Instructions for the task:
Without changing anything, set down every line shown below.

━━━━━━━━━━━━━━━━━━━━

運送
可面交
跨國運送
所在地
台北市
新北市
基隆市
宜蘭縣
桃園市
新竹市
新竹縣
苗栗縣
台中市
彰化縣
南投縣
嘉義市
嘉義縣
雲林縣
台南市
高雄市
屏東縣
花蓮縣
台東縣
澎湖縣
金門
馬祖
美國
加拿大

━━━━━━━━━━━━━━━━━━━━

Exercise solution:
運送
可面交
跨國運送
所在地
台北市
新北市
基隆市
宜蘭縣
桃園市
新竹市
新竹縣
苗栗縣
台中市
彰化縣
南投縣
嘉義市
嘉義縣
雲林縣
台南市
高雄市
屏東縣
花蓮縣
台東縣
澎湖縣
金門
馬祖
美國
加拿大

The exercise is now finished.